Benjamin Franklin Papers

To Benjamin Franklin from [Robert] Crafton, 12 April 1767

From [Robert] Crafton1

AL: American Philosophical Society

Broad Street Buildings, Apr. 12. [17672]

Mr. Crafton’s Compliments to Dr. Franklin has made an Appointment with Mr. Paxton of Boston,3 for Thursday or Friday next and desires Dr. Franklin will send Word [by the] Bearer, or to morrow, which Day will be more agreeable; that he may fix with Mr. Paxton in Conformity. Dinner at 3 o’Clock.

1Identified as Robert Crafton by the agreement of handwriting and address with other, fully signed letters to BF. Crafton was one of the partners in a firm of hosiers, Crafton & Colson, 166 Fenchurch Street, from whom BF sometimes bought stockings. [Henry] Kent’s Directory For the Year 1770 (London, 1770), p. 46; Gent. Mag., XLVIII (1778), 191; Journal, 1764–1776, pp. 1, 16; Ledger, 1764–1776, pp. 5, 8. He appears also to have been a leading member of a club BF helped to form that met to “dine every Thursday at the Dog Tavern on Garlick Hill.” Crafton to BF, March 11, 1771. APS.

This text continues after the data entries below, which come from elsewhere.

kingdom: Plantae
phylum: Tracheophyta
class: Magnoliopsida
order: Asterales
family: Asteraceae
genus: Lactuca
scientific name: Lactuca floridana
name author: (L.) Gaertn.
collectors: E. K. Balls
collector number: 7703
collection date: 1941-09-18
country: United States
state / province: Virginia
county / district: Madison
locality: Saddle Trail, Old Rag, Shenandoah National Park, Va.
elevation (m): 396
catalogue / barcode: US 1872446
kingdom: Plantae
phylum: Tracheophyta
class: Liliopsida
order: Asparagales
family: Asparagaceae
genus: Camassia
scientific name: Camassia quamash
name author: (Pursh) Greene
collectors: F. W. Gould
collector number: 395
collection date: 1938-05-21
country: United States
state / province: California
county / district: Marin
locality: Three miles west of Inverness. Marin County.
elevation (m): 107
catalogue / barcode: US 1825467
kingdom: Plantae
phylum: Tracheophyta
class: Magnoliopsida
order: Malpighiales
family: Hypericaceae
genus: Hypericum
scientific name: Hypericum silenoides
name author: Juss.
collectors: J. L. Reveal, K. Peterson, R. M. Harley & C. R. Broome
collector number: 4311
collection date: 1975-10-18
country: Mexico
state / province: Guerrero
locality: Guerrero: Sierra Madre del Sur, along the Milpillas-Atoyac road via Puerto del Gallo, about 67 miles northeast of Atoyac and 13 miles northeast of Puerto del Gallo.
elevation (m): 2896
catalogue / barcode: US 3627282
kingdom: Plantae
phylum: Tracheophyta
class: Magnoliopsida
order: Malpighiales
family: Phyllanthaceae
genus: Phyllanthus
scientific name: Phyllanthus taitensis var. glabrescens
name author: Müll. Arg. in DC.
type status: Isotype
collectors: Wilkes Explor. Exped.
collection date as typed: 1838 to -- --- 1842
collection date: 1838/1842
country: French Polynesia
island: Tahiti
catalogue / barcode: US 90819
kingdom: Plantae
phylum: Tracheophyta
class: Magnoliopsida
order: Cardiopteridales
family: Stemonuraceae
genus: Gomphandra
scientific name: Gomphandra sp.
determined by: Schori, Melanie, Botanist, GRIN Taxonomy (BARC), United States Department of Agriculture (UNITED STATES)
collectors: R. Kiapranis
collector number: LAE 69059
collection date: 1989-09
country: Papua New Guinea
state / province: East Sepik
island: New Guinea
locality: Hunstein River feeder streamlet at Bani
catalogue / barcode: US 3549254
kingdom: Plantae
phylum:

2The year is determined by the mention of Charles Paxton, who was in London from the summer of 1766 until the fall of 1767.

3Charles Paxton (1708–1788), surveyor and searcher of the port of Boston, 1760, marshal of the Vice Admiralty Court, was on friendly terms with Charles Townshend and visited the Townshend family while in England, 1766–67. He shares with Townshend (rightly or wrongly) the credit for planning the establishment of the American Board of Customs and was appointed one of its five original members. Dora Mae Clark, “The American Board of Customs Commissioners, 1767–1783,” Amer. Hist. Rev., XLV (1939–40), 777–82.